Judging from the early response online, MAGA is not satisfied.
The Republican base defers to Trump on most things, but not everything, and Trump doesn't have a monopoly on the development and nurturing of right-wing grievances. That's because the right-wing grievance machine predates Trump's entry into politcs by decades, and will exist long after he's gone.
I'm not sure who precisely will decide what right-wing voters believe on most issues, but the decider won't necessarily be a politician. After Ronald Reagan left office, Rush Limbaugh and other radio talkers determined the party line. Newt Gingrich picked up the slack in the early 1990s, and then Fox News seized control of party messaging, along with radio talkers and Matt Drudge, all of whom shared messaging control with the George W. Bush administration for most of the following decade. Once Barack Obama won the presidency, Fox and the talkers controlled the message along with the new Tea Party.
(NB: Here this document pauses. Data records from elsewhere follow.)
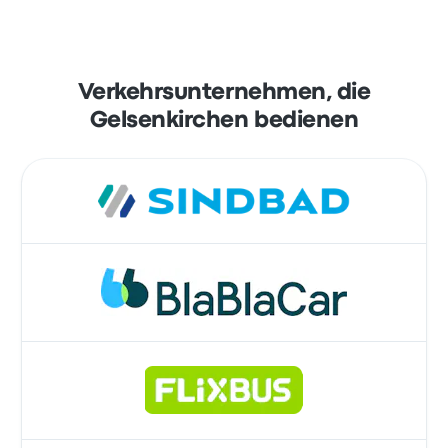
Verkehrsunternehmen, die
Gelsenkirchen bedienen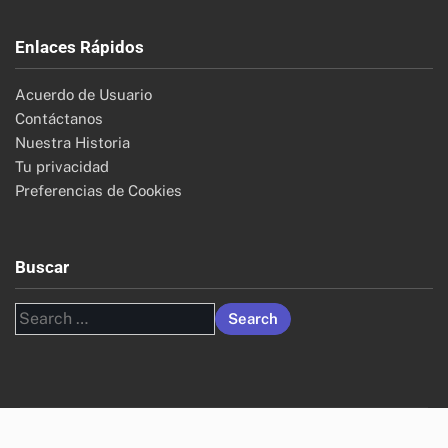
Enlaces Rápidos
Acuerdo de Usuario
Contáctanos
Nuestra Historia
Tu privacidad
Preferencias de Cookies
Buscar
Search
for: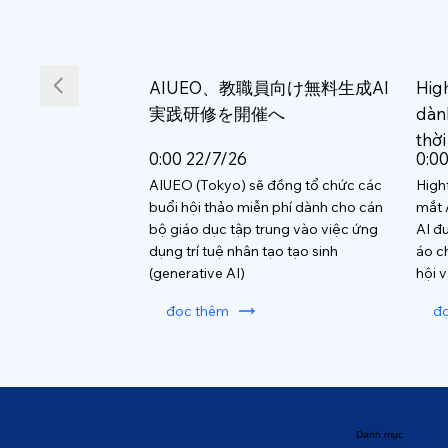
AIUEO、教職員向け無料生成AI
Hig
実践研修を開催へ
dàn
thời
0:00 22/7/26
0:0
AIUEO (Tokyo) sẽ đồng tổ chức các
High
buổi hội thảo miễn phí dành cho cán
mắt 
bộ giáo dục tập trung vào việc ứng
AI đ
dụng trí tuệ nhân tạo tạo sinh
áo c
(generative AI)
hội 
đọc thêm
đ
Danh mục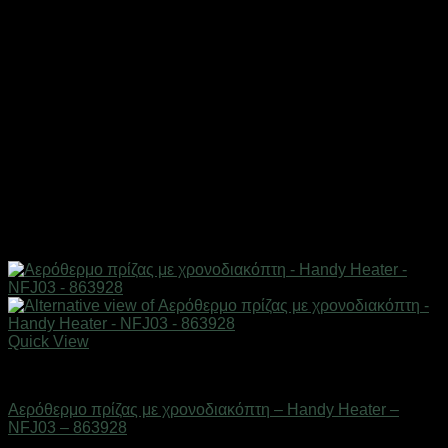
Quick View
Είδη θέρμανσης
Αερόθερμο πρίζας με χρονοδιακόπτη – Handy Heater –
NFJ03 – 863928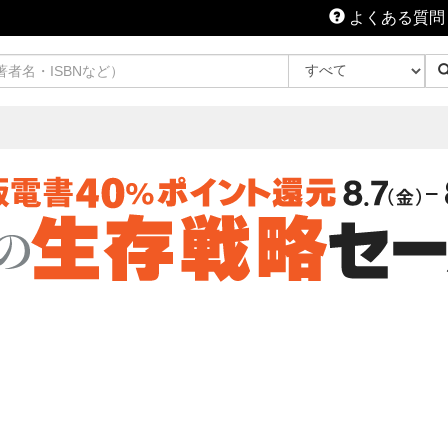
よくある質問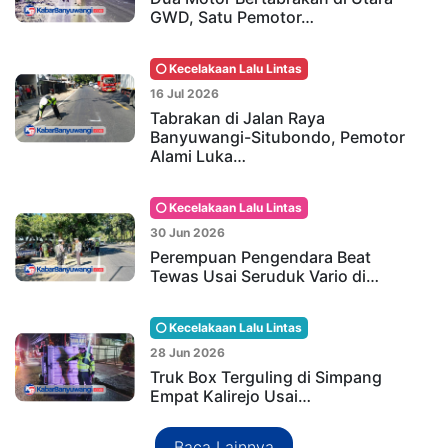
GWD, Satu Pemotor…
Kecelakaan Lalu Lintas
16 Jul 2026
Tabrakan di Jalan Raya
Banyuwangi-Situbondo, Pemotor
Alami Luka…
Kecelakaan Lalu Lintas
30 Jun 2026
Perempuan Pengendara Beat
Tewas Usai Seruduk Vario di…
Kecelakaan Lalu Lintas
28 Jun 2026
Truk Box Terguling di Simpang
Empat Kalirejo Usai…
Baca Lainnya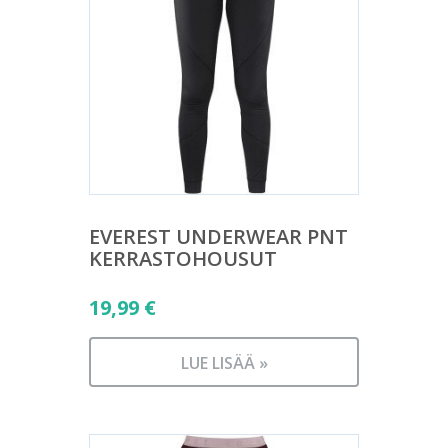
EVEREST UNDERWEAR PNT
KERRASTOHOUSUT
19,99
€
LUE LISÄÄ »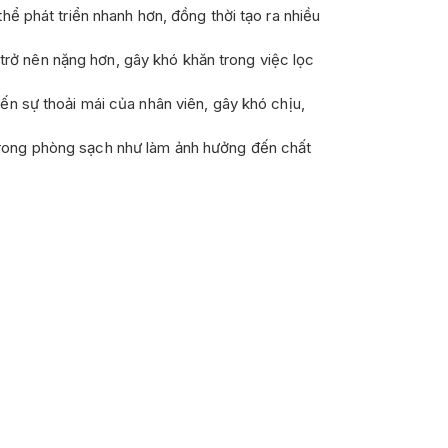
ể phát triển nhanh hơn, đồng thời tạo ra nhiều
 trở nên nặng hơn, gây khó khăn trong việc lọc
n sự thoải mái của nhân viên, gây khó chịu,
u trong phòng sạch như làm ảnh hưởng đến chất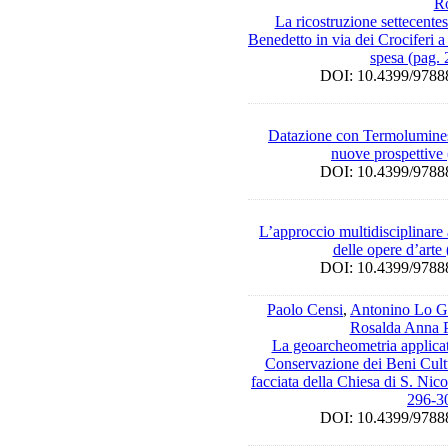
R
La ricostruzione settecente
Benedetto in via dei Crociferi a
spesa (pag.
DOI: 10.4399/97
Datazione con Termoluminesc
nuove prospettive
DOI: 10.4399/97
L’approccio multidisciplinare 
delle opere d’arte
DOI: 10.4399/97
Paolo Censi
,
Antonino Lo G
Rosalda Anna 
La geoarcheometria applicat
Conservazione dei Beni Cultu
facciata della Chiesa di S. Nic
296-3
DOI: 10.4399/97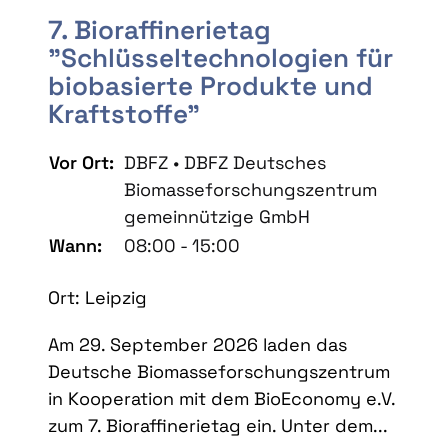
7. Bioraffinerietag
"Schlüsseltechnologien für
biobasierte Produkte und
Kraftstoffe"
Vor Ort:
DBFZ • DBFZ Deutsches
Biomasseforschungszentrum
gemeinnützige GmbH
Wann:
08:00 - 15:00
Ort: Leipzig
Am 29. September 2026 laden das
Deutsche Biomasseforschungszentrum
in Kooperation mit dem BioEconomy e.V.
zum 7. Bioraffinerietag ein. Unter dem...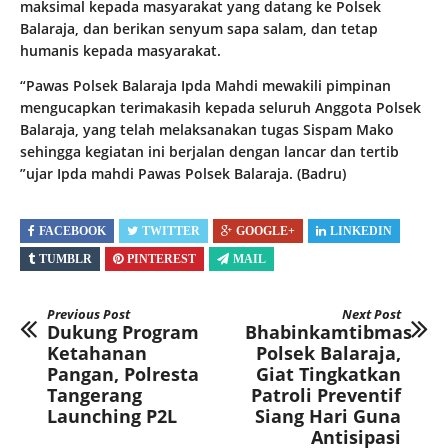
maksimal kepada masyarakat yang datang ke Polsek
Balaraja, dan berikan senyum sapa salam, dan tetap
humanis kepada masyarakat.
“Pawas Polsek Balaraja Ipda Mahdi mewakili pimpinan
mengucapkan terimakasih kepada seluruh Anggota Polsek
Balaraja, yang telah melaksanakan tugas Sispam Mako
sehingga kegiatan ini berjalan dengan lancar dan tertib
”ujar Ipda mahdi Pawas Polsek Balaraja. (Badru)
FACEBOOK
TWITTER
GOOGLE+
LINKEDIN
TUMBLR
PINTEREST
MAIL
Previous Post
Next Post
Dukung Program
Bhabinkamtibmas
Ketahanan
Polsek Balaraja,
Pangan, Polresta
Giat Tingkatkan
Tangerang
Patroli Preventif
Launching P2L
Siang Hari Guna
Antisipasi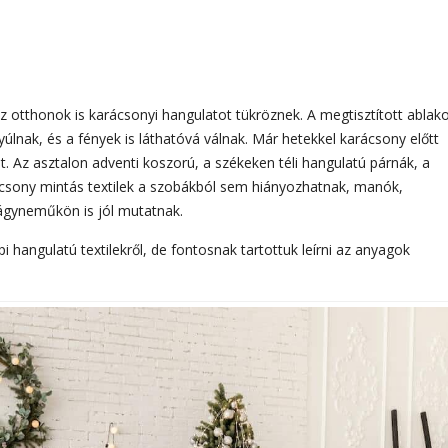
az otthonok is karácsonyi hangulatot tükröznek. A megtisztított ablak
úlnak, és a fények is láthatóvá válnak. Már hetekkel karácsony előtt
ket. Az asztalon adventi koszorú, a székeken téli hangulatú párnák, a
rácsony mintás textilek a szobákból sem hiányozhatnak, manók,
ágyneműkön is jól mutatnak.
pi hangulatú textilekről, de fontosnak tartottuk leírni az anyagok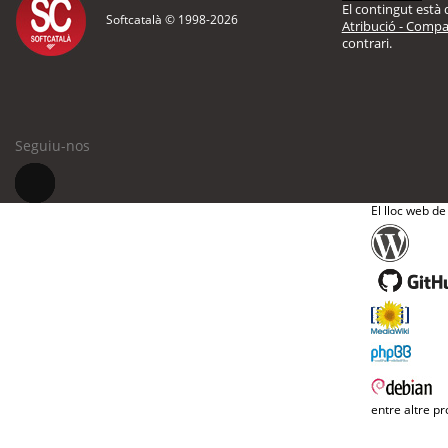
El contingut està d
Softcatalà © 1998-
2026
Atribució - Compar
contrari.
Seguiu-nos
El lloc web de
entre altre pr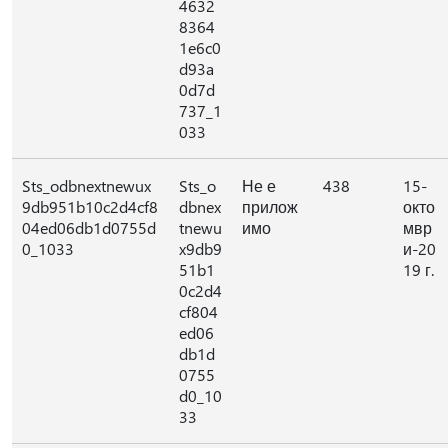
4632
8364
1e6c0
d93a
0d7d
737_1
033
Sts_odbnextnewux
Sts_o
Не е
438
15-
9db951b10c2d4cf8
dbnex
прилож
окто
04ed06db1d0755d
tnewu
имо
мвр
0_1033
x9db9
и-20
51b1
19 г.
0c2d4
cf804
ed06
db1d
0755
d0_10
33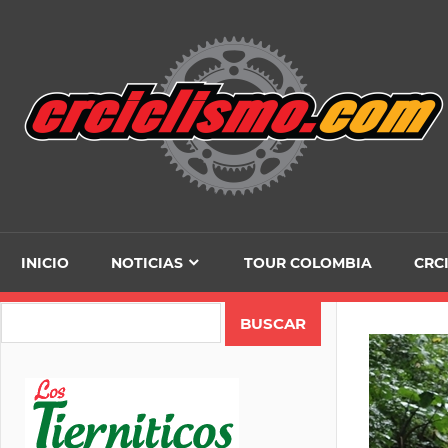
Skip
to
content
INICIO
NOTICIAS
TOUR COLOMBIA
CRC
Search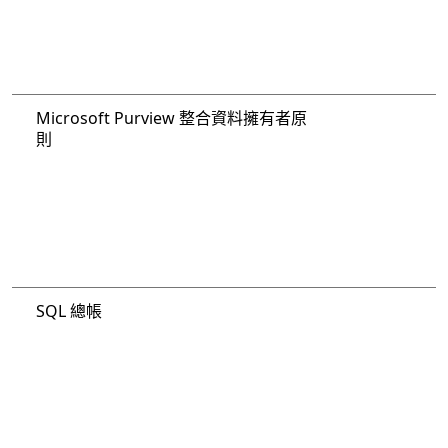
Microsoft Purview 整合資料擁有者原
則
SQL 總帳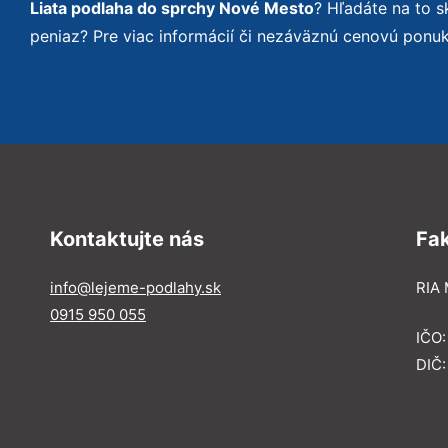
Liata podlaha do sprchy Nové Mesto
? Hľadáte na to 
peniaz? Pre viac informácií či nezáväznú cenovú ponu
Kontaktujte nás
Fa
info@lejeme-podlahy.sk
RIA 
0915 950 055
IČO
DIČ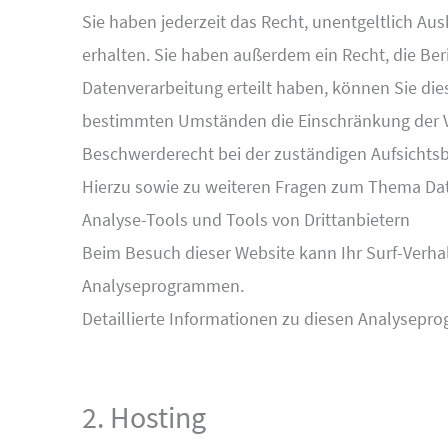
Sie haben jederzeit das Recht, unentgeltlich A
erhalten. Sie haben außerdem ein Recht, die Ber
Datenverarbeitung erteilt haben, können Sie die
bestimmten Umständen die Einschränkung der Ve
Beschwerderecht bei der zuständigen Aufsichts
Hierzu sowie zu weiteren Fragen zum Thema Dat
Analyse-Tools und Tools von Dritt­anbietern
Beim Besuch dieser Website kann Ihr Surf-Verha
Analyseprogrammen.
Detaillierte Informationen zu diesen Analysepr
2. Hosting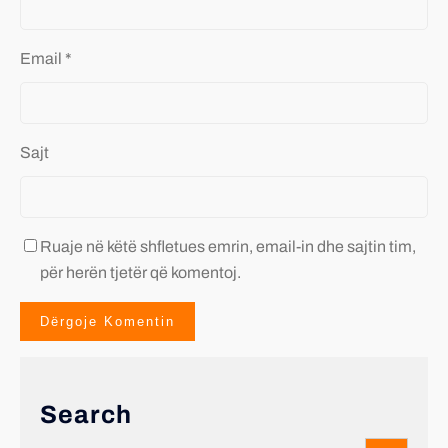
Email
*
Sajt
Ruaje në këtë shfletues emrin, email-in dhe sajtin tim,
për herën tjetër që komentoj.
Search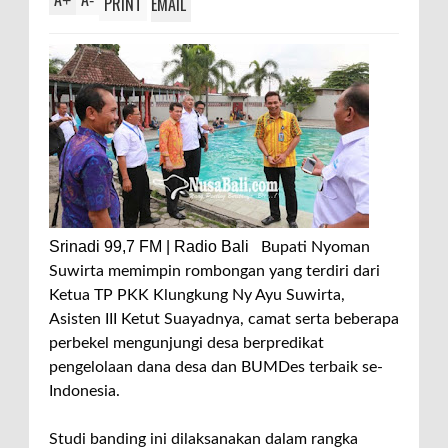
+
-
PRINT
EMAIL
Srinadi 99,7 FM | Radio Bali
Bupati Nyoman
Suwirta memimpin rombongan yang terdiri dari
Ketua TP PKK Klungkung Ny Ayu Suwirta,
Asisten III Ketut Suayadnya, camat serta beberapa
perbekel mengunjungi desa berpredikat
pengelolaan dana desa dan BUMDes terbaik se-
Indonesia.
Studi banding ini dilaksanakan dalam rangka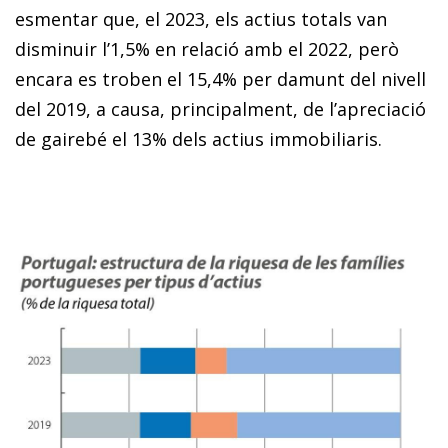
esmentar que, el 2023, els actius totals van
disminuir l’1,5% en relació amb el 2022, però
encara es troben el 15,4% per damunt del nivell
del 2019, a causa, principalment, de l’apreciació
de gairebé el 13% dels actius immobiliaris.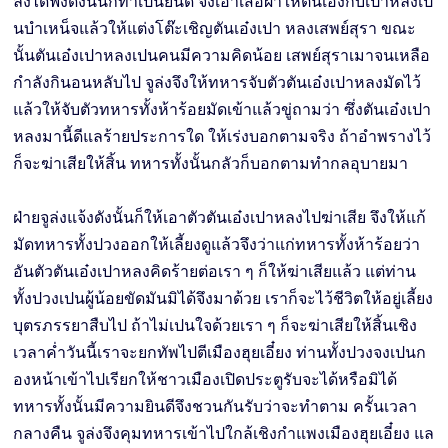
ล่งได้ฟังดังนั้นก็ทำเปนยินดี จึงเอาเสื้อผ้าให้ตันเอ๋งกับเปาหลงเป
นบำเหน็จแล้วให้แต่งโต๊ะเชิญตันเอ๋งเปา หลงเสพย์สุรา ขณะ
นั้นตันเอ๋งเปาหลงเปนคนมีความคิดน้อย เสพย์สุราเมาจนเหลือ
กำลังกินอนหลับไป จูล่งจึงให้ทหารจับตัวตันเอ๋งเปาหลงมัดไว้
แล้วให้จับตัวทหารทั้งห้าร้อยมัดเข้าแล้วขู่ถามว่า ซึ่งตันเอ๋งเปา
หลงมานี้ดีแลร้ายประการใด ให้เร่งบอกตามจริง ถ้าอำพรางไว้
ก็จะฆ่าเสียให้สิ้น ทหารทั้งนั้นกลัวก็บอกตามทำกลอุบายมา
ฝ่ายจูล่งแจ้งดังนั้นก็ให้เอาตัวตันเอ๋งเปาหลงไปฆ่าเสีย จึงให้แก้
มัดทหารทั้งปวงออกให้เลี้ยงดูแล้วจึงว่าแก่ทหารทั้งห้าร้อยว่า
อันตัวตันเอ๋งเปาหลงคิดร้ายต่อเรา ๆ ก็ให้ฆ่าเสียแล้ว แต่ท่าน
ทั้งปวงเปนผู้น้อยขัดมันมิได้จึงมาด้วย เราก็จะไว้ชีวิตให้อยู่เลี้ยง
บุตรภรรยาสืบไป ถ้าไม่เปนใจด้วยเรา ๆ ก็จะฆ่าเสียให้สิ้นเชิง
เวลาคํ่าวันนี้เราจะยกทัพไปตีเมืองฮุยเอี๋ยง ท่านทั้งปวงจงเปนก
องหน้าเข้าไปเรียกให้ชาวเมืองเปิดประตูรับจะได้หรือมิได้
ทหารทั้งนั้นมีความยินดีจึงชวนกันรับว่าจะทำตาม ครั้นเวลา
กลางคืน จูล่งจึงคุมทหารเข้าไปใกล้เชิงกำแพงเมืองฮุยเอี๋ยง แล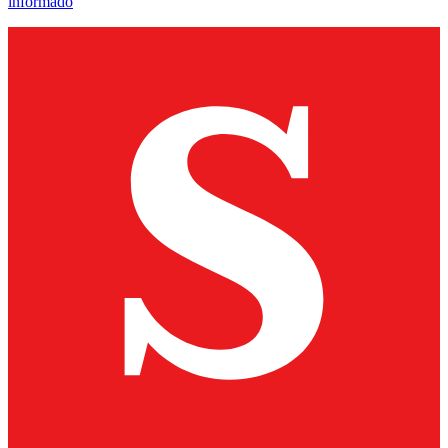
informado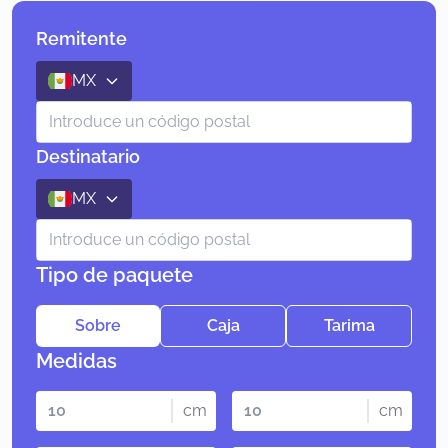
Remitente
MX
Destinatario
MX
Tipo de paquete
Sobre
Caja
Tarima
Medidas
cm
cm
Trump seems to have been the party's sole leader for a decade, but he actually shares the leadership role now with the likes of Chris Rufo, Charlie Kirk, Chaya Raichik, and the Heritage Foundation, and the messages are channeled through Fox (for old people), purely ideological podcasts such as Steve Bannon's War Room for the middle-aged, and bro podcasts and social media posts for the young.
And all this is bankrolled by billionaires who largely stay out of the public eye but ensure that culture wars steer voters to the GOP and the GOP directs money into their pockets.
There's no crackup coming. Whoever hates "the libs" most and articulates lib-hate in the most energizing way will take over MAGA, whether it's still called MAGA or is rebranded. (The Tea Party was a rebranding for a disgraced GOP in the post-Bush era, and MAGA was essentially a personality-cult rebranding of the Tea Party.) What comes next will be extreme, but normie Republicans will dutifully go along.
Republicans don't really fight one another. They hate us too much to do that.